▶ **Task goal**:
Please copy the following lines without changing a word, but leave out the pictures.

▶ **Input rows**:
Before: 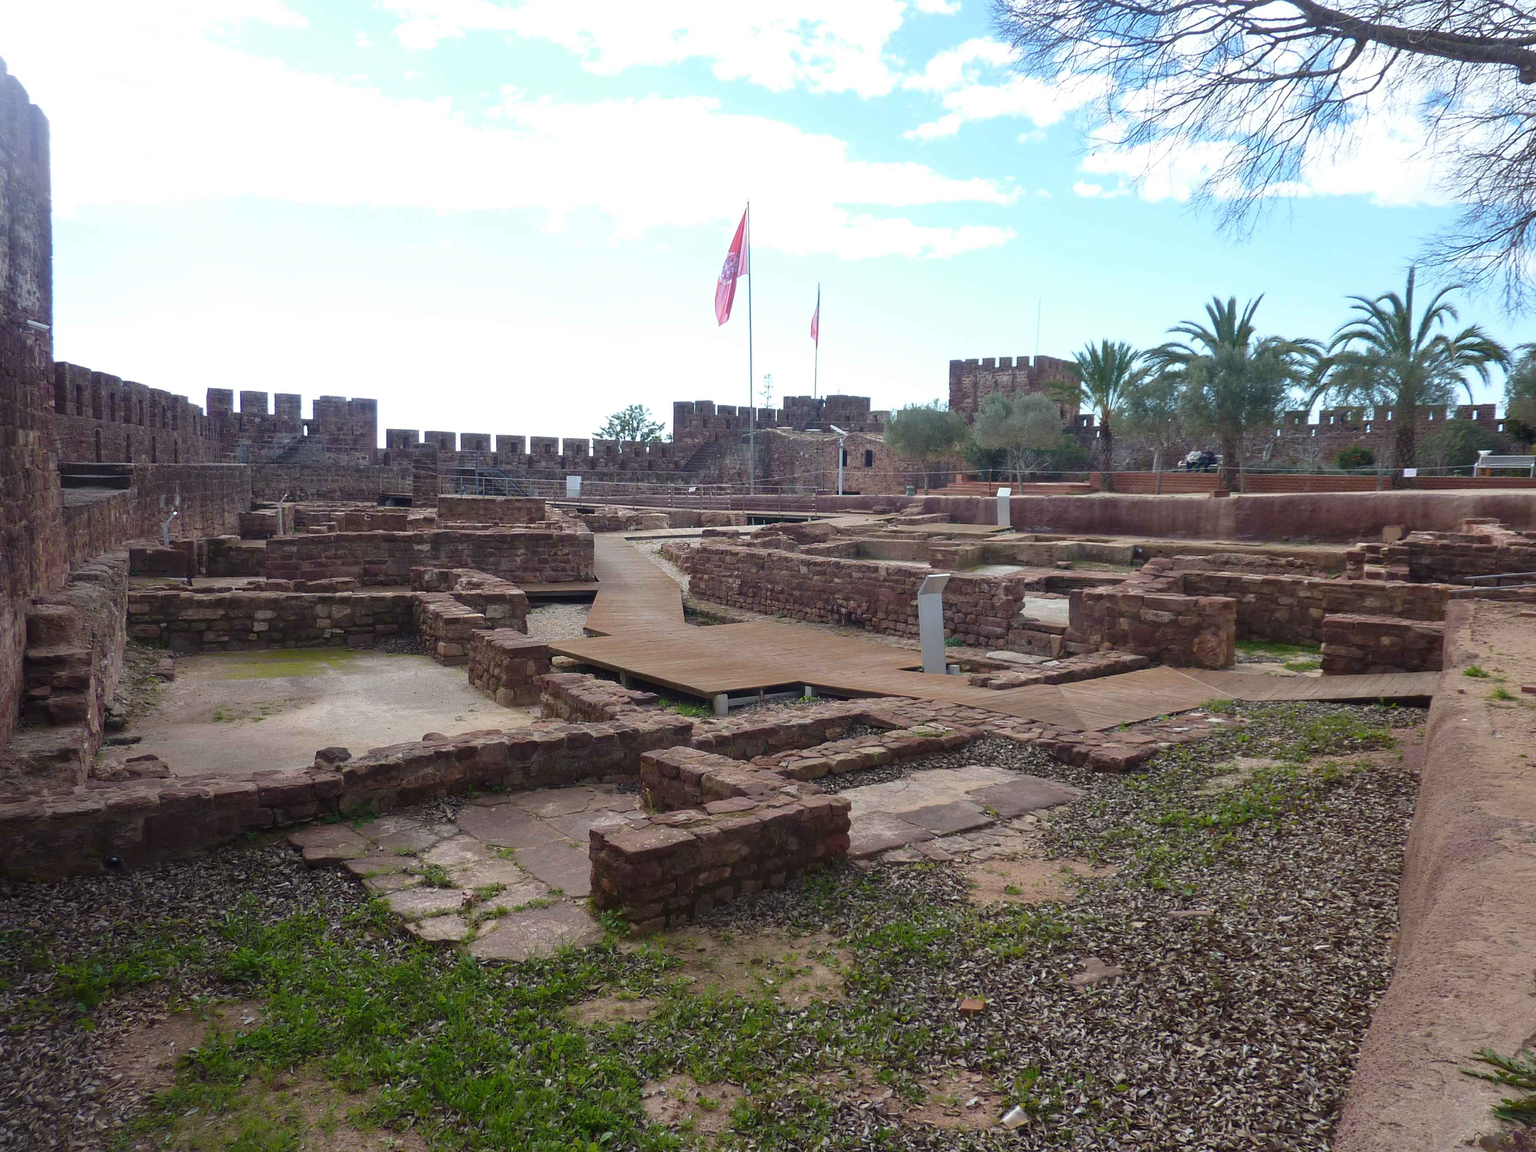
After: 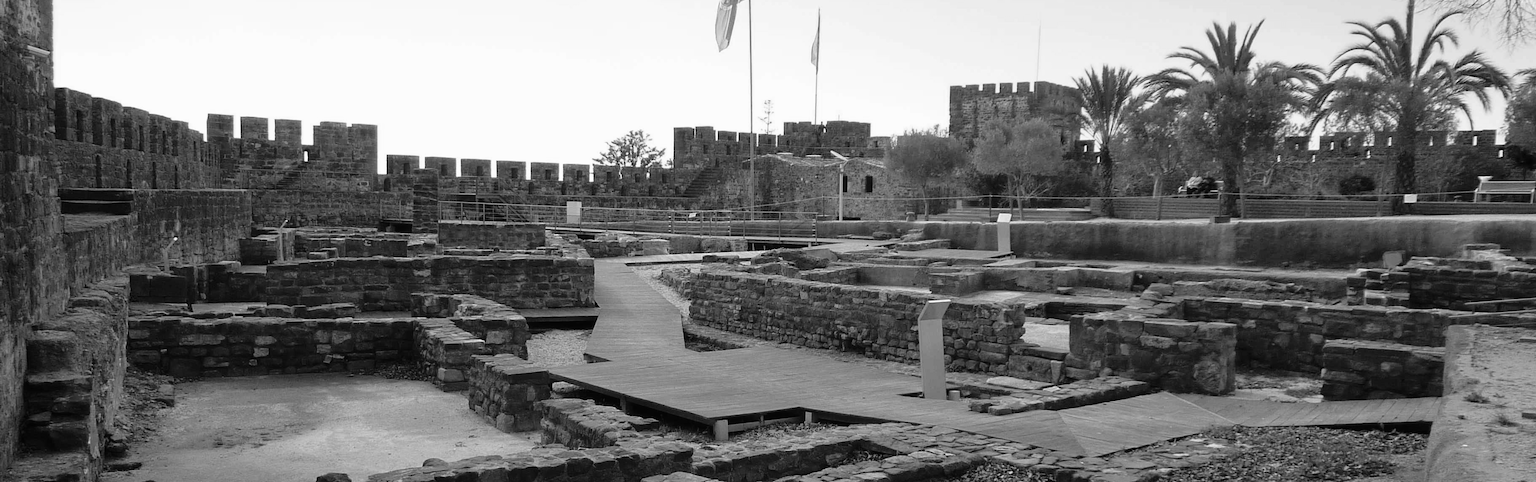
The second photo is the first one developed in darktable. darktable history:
white balance: red 0.98, blue 1.034
color calibration: output gray [0.714, 0.278, 0, 0], illuminant same as pipeline (D50), adaptation none (bypass)
crop and rotate: top 23.84%, bottom 34.294%
fill light: exposure -2 EV, width 8.6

▶ **Answer to this task**:
Before: 
After: 
The second photo is the first one developed in darktable. darktable history:
white balance: red 0.98, blue 1.034
color calibration: output gray [0.714, 0.278, 0, 0], illuminant same as pipeline (D50), adaptation none (bypass)
crop and rotate: top 23.84%, bottom 34.294%
fill light: exposure -2 EV, width 8.6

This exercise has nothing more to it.